ACTION ITEM
Take the records below and retype them line by line, from the first line through the one containing "And politics and"; stop there.
::: SUPPLIED INFORMATION :::
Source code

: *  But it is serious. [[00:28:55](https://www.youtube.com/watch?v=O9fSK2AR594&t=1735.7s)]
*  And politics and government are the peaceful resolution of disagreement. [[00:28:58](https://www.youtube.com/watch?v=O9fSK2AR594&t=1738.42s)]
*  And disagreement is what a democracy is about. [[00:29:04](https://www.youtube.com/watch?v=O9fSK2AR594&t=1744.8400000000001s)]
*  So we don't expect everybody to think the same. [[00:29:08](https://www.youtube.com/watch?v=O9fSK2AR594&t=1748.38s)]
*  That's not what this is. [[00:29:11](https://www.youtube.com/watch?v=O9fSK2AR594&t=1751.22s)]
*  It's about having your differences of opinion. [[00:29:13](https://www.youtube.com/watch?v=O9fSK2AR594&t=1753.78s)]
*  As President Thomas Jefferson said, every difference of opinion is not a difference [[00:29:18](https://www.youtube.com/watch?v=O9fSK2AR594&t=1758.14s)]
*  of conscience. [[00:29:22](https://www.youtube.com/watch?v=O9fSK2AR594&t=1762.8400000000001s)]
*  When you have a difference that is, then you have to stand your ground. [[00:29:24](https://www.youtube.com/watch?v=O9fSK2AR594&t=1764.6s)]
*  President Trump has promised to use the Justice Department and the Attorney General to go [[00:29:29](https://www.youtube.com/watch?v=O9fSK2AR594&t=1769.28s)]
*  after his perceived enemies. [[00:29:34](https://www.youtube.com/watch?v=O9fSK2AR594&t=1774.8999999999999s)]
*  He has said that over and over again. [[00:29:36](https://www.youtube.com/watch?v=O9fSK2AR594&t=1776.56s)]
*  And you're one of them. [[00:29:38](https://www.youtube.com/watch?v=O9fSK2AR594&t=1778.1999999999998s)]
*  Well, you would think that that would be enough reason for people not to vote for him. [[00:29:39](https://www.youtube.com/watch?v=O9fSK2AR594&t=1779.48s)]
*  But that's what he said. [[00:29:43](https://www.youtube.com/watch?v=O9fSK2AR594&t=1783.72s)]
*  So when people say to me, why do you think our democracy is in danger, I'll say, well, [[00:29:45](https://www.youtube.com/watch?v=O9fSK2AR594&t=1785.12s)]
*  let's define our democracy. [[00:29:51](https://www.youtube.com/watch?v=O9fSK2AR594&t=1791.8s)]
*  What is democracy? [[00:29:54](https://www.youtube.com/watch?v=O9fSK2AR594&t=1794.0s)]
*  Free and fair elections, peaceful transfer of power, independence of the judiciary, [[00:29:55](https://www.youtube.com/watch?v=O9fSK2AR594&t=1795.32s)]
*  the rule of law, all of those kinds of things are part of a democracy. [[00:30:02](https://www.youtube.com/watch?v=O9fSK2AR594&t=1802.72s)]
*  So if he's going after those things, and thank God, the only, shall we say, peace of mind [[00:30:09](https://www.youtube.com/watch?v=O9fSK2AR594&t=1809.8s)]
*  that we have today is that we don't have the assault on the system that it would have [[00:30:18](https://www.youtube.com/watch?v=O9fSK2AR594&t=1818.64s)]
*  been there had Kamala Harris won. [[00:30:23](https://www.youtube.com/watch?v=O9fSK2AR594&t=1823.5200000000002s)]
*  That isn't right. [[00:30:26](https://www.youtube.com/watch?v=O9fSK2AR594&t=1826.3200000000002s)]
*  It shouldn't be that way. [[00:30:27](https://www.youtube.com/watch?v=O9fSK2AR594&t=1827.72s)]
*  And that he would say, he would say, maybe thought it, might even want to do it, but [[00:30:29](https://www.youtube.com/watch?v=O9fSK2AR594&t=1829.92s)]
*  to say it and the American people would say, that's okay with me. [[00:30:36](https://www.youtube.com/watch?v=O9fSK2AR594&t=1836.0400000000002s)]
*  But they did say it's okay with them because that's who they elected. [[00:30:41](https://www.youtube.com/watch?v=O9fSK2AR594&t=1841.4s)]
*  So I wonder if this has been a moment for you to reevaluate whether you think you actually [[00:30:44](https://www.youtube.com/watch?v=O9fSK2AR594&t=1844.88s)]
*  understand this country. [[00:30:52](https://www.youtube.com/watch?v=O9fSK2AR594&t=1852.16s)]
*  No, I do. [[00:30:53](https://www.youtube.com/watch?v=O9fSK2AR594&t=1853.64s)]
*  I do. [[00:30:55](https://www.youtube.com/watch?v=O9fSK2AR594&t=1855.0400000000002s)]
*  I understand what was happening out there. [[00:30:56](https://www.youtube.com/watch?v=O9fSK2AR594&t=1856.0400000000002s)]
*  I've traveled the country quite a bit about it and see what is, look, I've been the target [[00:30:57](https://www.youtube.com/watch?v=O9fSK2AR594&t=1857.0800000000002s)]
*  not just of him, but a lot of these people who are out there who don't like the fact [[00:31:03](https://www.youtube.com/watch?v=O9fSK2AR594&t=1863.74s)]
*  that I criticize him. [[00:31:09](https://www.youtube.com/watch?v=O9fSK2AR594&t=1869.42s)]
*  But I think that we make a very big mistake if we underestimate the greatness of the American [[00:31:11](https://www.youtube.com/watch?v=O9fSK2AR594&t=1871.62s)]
:::
COMPLETED TASK
Source code

: *  But it is serious. [[00:28:55](https://www.youtube.com/watch?v=O9fSK2AR594&t=1735.7s)]
*  And politics and government are the peaceful resolution of disagreement. [[00:28:58](https://www.youtube.com/watch?v=O9fSK2AR594&t=1738.42s)]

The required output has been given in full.